Парни усмехнулись и перевернули.
— Бедняга… — пробормотал хирург. — Не по здешнему ты теперь профилю.
— С чего она? — спросил один из парней.
— Ребенок, — ответил хирург. — Умер.
Часть вторая Здравница
Ее оплело густое. В густом бубнили голоса. Голоса ей надоели. Голоса нарочно говорили так, чтобы ей было непонятно. Она оттолкнулась от них связанными ногами и поплыла. Поплылось сразу в две стороны — вперед и назад, но сзади тоже было вперед. Густое зажгло в себе мерцающие огни, мерцание сорвалось навстречу и проникло внутрь.

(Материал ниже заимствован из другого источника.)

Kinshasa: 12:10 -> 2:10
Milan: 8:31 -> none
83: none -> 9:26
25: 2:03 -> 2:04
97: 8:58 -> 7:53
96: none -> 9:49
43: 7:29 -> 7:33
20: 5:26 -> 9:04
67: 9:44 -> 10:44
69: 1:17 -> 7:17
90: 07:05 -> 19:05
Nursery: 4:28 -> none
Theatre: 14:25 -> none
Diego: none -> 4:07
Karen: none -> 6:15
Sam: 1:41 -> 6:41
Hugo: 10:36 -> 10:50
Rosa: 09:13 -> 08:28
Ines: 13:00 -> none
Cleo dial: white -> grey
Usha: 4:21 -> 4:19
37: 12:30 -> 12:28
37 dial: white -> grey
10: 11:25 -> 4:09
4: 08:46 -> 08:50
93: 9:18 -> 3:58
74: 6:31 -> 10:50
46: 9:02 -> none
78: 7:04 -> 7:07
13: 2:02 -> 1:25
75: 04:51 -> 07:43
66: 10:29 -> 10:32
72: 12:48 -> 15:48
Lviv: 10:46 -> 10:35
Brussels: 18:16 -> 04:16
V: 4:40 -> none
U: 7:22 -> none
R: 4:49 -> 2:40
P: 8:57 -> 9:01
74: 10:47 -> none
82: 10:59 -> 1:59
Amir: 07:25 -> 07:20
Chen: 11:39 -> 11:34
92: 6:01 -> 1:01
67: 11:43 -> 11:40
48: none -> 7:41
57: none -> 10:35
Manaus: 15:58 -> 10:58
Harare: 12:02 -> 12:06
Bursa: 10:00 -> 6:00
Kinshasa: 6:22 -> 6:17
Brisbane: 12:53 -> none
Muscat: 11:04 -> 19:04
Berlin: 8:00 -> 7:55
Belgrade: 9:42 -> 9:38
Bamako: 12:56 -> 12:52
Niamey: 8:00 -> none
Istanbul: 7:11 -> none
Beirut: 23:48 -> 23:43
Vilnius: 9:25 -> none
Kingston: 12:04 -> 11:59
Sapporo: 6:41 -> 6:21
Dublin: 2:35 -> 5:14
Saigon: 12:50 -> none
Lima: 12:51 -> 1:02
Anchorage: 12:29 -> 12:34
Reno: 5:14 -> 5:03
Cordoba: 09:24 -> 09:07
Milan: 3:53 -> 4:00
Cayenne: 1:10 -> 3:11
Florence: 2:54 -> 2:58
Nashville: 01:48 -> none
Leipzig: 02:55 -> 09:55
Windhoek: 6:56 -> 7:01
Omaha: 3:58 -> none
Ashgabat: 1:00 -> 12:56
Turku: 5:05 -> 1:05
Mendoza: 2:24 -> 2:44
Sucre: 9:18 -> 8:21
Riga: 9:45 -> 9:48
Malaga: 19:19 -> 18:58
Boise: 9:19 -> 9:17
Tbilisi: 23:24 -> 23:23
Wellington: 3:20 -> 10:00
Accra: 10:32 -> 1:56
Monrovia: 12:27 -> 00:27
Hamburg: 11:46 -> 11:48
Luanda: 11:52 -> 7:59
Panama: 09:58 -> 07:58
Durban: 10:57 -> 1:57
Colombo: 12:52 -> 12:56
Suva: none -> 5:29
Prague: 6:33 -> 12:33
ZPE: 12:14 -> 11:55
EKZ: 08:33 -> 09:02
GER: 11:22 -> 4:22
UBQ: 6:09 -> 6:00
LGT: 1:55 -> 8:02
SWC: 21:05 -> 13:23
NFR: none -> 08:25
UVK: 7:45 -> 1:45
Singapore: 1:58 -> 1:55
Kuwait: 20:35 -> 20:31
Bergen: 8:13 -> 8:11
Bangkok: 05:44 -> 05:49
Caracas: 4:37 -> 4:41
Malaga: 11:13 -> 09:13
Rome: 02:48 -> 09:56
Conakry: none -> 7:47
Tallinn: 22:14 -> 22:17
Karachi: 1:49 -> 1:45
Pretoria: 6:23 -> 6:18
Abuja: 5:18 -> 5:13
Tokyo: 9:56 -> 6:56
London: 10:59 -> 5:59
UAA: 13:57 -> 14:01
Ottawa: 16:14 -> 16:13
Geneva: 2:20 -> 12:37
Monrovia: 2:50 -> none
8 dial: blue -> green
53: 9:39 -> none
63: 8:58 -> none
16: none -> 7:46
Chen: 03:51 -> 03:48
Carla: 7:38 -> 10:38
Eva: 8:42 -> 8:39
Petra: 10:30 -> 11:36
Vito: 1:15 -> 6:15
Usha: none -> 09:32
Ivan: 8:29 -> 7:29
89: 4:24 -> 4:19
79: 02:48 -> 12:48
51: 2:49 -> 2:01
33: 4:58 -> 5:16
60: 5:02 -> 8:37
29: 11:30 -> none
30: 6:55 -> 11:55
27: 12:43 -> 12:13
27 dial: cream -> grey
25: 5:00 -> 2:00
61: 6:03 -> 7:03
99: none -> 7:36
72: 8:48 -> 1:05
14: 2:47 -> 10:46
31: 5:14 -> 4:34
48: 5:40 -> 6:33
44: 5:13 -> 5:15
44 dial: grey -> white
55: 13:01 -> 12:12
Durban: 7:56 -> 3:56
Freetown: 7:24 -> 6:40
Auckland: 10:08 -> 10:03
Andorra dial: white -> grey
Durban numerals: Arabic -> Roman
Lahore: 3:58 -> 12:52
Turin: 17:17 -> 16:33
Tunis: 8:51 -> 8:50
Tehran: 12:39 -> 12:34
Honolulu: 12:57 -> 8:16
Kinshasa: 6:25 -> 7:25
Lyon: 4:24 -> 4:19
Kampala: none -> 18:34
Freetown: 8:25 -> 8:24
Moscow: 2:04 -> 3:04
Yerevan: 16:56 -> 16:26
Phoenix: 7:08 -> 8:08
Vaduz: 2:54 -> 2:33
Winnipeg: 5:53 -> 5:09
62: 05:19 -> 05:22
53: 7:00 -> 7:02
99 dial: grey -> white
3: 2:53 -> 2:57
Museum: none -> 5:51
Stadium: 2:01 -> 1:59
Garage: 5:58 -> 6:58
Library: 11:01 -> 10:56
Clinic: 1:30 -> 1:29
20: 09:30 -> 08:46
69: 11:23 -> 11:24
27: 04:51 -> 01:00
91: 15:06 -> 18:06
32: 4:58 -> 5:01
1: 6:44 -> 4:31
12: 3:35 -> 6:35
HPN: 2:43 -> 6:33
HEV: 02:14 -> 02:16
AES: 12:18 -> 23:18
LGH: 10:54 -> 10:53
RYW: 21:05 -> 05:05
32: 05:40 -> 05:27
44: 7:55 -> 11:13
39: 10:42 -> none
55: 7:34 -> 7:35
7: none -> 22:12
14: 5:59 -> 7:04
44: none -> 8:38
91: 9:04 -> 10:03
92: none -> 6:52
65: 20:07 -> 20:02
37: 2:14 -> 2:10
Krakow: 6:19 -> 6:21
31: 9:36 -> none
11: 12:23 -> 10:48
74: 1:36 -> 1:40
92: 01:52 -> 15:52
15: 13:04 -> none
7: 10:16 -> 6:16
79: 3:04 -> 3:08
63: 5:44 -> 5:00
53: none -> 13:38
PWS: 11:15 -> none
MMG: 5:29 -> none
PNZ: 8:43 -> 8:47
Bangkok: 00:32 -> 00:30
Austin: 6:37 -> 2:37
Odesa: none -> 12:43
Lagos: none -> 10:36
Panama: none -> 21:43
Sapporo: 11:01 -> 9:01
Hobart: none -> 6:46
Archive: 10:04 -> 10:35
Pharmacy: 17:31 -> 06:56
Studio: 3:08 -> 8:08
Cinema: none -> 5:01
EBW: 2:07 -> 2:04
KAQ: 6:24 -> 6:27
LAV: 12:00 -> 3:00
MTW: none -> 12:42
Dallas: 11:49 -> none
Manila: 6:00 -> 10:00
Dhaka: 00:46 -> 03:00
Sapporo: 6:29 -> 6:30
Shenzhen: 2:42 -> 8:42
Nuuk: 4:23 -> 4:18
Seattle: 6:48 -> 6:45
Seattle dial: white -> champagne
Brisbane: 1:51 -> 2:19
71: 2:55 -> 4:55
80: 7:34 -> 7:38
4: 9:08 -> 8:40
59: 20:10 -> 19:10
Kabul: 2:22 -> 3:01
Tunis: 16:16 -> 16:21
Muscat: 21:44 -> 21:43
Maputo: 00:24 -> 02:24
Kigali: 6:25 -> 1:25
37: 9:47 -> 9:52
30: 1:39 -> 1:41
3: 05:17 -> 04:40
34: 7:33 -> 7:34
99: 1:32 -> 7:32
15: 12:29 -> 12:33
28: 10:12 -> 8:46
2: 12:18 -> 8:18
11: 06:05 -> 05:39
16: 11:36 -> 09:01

И погасло.
Сильно и пронизывающе дуло, она никак не могла обнаружить, где же находится форточка, в лицо кололо острым нетающим снегом, временами снег начинал искриться, будто ночь была новогодней, и тогда угрожающе подступали стены туннеля, она ощупывала их в безнадежных поисках, но стены были беспощадно толстыми, никакие отверстия в них не планировались, но все же форточка где-то была, раз дуло так пронзительно, и Лушкина жизнь заключалась в том, чтобы форточку отыскать и захлопнуть, чтобы пресечь нетающий снег, который уже вырастает в черные сугробы, сугробы мигают тысячами огненных глаз, она продирается через их сыпучие тела, и глаза хрустят под голыми ступнями и, ожившие, выскальзывают и закручиваются в преследующие вихри, отрезая дорогу обратно, и она уже раздвигает сугробы грудью, соски набухают готовым молоком, молоко шестиструнно брызжет и растапливает жесткий снег, на шаг освобождая перед ней пространство, и она этот шаг делает, но упирается лицом в закрытый путь и понимает, что не успела отыскать того, что могло бы оправдать, и теперь, чтобы жить, ей придется питать сугробы собственной грудью, и где ей взять столько молока, чтобы наполнить бесконечный туннель.